Decisão do PT entrega governo à direita, avalia Rosa, nome do PSOL ao Palácio de Ondina | Reconvale Noticias


A desistência da candidatura de Jaques Wagner (PT), anunciada nesta segunda-feira (28), reflete o desinteresse do partido com as pautas da extrema esquerda. Essa é a avaliação do candidato do Partido Socialismo e Liberdade (PSOL) ao governo baiano, Kleber Rosa . O partido espera se beneficiar com a confirmação de um nome mais ao centro do que da esquerda clássica, como seria o caso de um postulante do PT.
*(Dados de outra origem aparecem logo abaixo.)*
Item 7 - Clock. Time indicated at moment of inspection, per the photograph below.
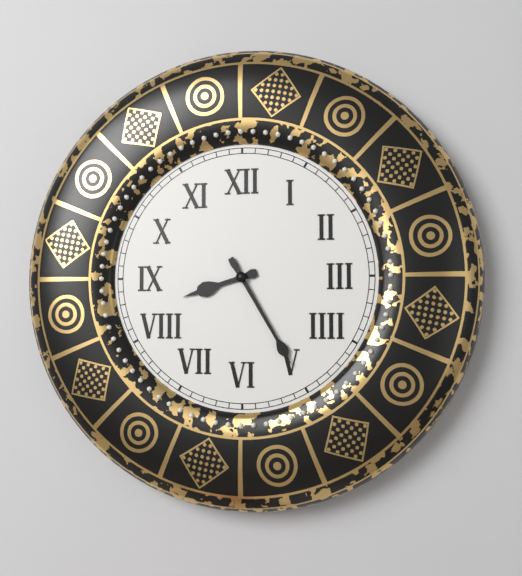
8:25
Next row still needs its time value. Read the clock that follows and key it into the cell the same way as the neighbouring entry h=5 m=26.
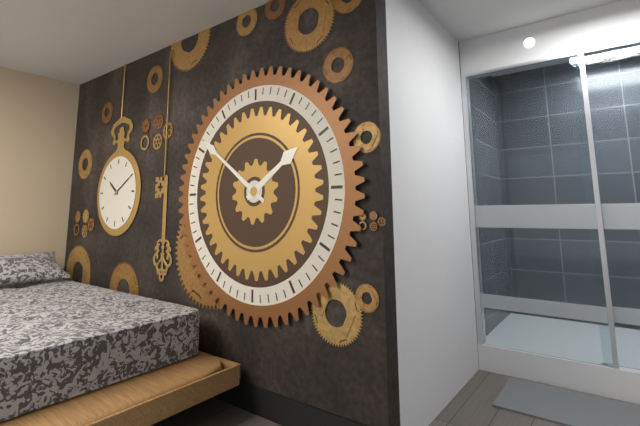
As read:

Nome da legenda que representa uma frente oposicionista de esquerda no estado, o ativista afirma que o fato de o atual governo ter sido de um partido de posição progressista pode significar, para os seguimentos da esquerda, uma expectativa de que pontos específicos e pautas importantes para os movimentos sociais sejam alcançadas.
"Quando a gente vê o giro do PT, que pode significar a entrega para os setores carlistas, isso é como significar o fracasso absoluto do PT, que o PT fez na Bahia e o porque não avançou. Não conseguiu apresentar políticas significativas de melhorias da qualidade de vida das pessoas e, ao final [do seu governo] entrega de volta [o estado] a seguimentos da direita a e da oligarquia", ponderou.
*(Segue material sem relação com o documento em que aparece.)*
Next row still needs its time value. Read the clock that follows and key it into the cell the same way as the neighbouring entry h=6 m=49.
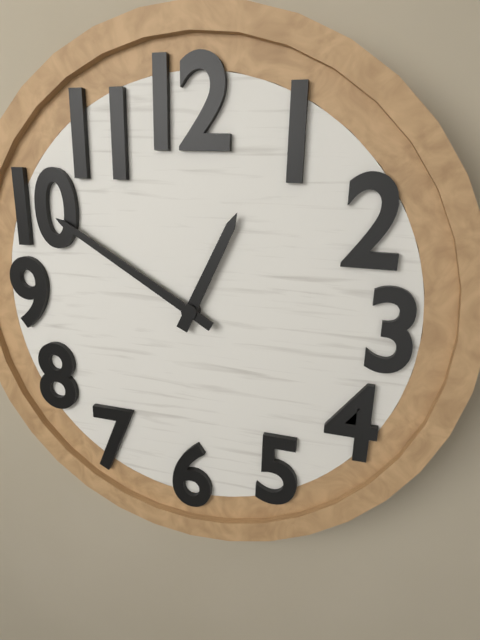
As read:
h=12 m=50
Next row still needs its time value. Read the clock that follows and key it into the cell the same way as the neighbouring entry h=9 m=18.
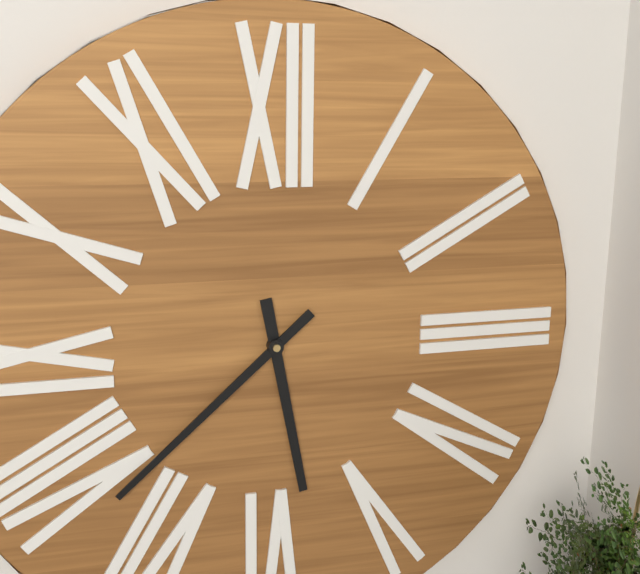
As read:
h=5 m=38
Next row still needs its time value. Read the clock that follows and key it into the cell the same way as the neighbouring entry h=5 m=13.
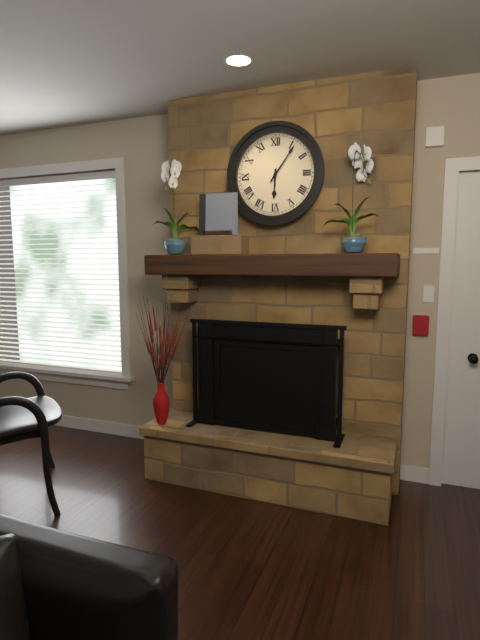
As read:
h=6 m=6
Para ele, por mais que haja uma ideia de que o apoio do PT ao PSD na Bahia tenha um objetivo maios a nível nacional, o jogo reflete mais do mesmo: "Na verdade, Otto Alencar é o legítimo representante da oligarquia baiana. Não a toa ele sempre foi ligado ao ACM avô. Ver a possibilidade de um confronto entre duas bandas do carlismo apoiada e respaldada pelo PT é triste".
A pretensão do PSOL é seguir estadualmente com uma candidatura independente e, à nível nacional, apoiar o projeto da eleição do ex-presidente Luiz Inácio Lula da Silva (PT) ao Palácio do Planalto.
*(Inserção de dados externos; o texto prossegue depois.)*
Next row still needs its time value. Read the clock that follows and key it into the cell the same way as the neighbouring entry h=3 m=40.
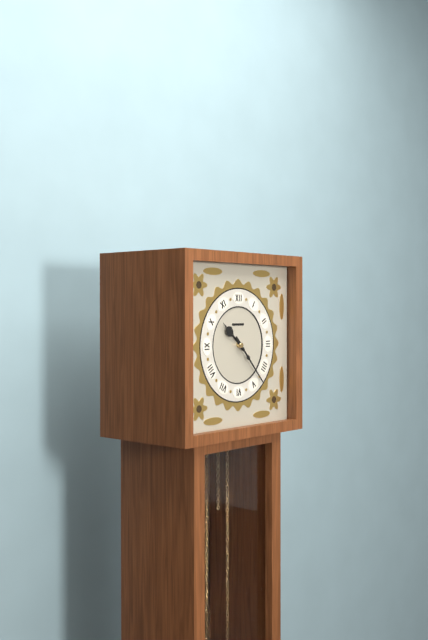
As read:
h=10 m=23
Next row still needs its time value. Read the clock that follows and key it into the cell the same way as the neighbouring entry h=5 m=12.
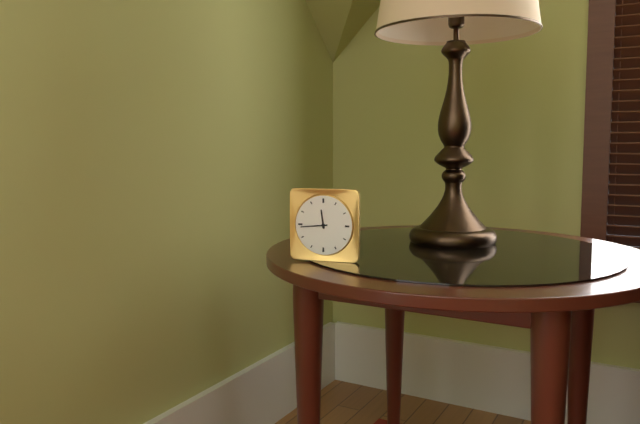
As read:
h=11 m=44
"Para além disso, o que a gente fará se o candidato for do PT, a gente fará se for Otto Alencar. Vamos apresentar um programa de esquerda dialogando com a população e mostrando que podemos mais, que não precisa se conformar com um governo que se limite a gerenciar o estado em favor dos grupos mais beneficiados com as políticas de estado", garantiu.
O "psolista" disse ainda que, pensando em formar uma outra frente de esquerda na disputa baiana, a legenda que integra há oito anos tem conversado com o Unidade Popular pelo Socialismo (UP) e o Partido Comunista Brasileiro (PCB).
"Na sexta nos reuniremos para discutir o apoio deles à candidatura. Vamos dialogar com o UP, temos dialogado com o PCB. Hoje temos a compressão de como é importante combater o fenômeno do bolsonarismo. Mesmo que Bolsonaro não seja eleito, grupos e lideranças bolsonaristas serão. Essa é uma tarefa central nesse processo eleitoral. Temos hoje um diálogo aberto com o próprio PT nacional, o que provavelmente deve se confirmar com o apoio do presidente Lula", disse.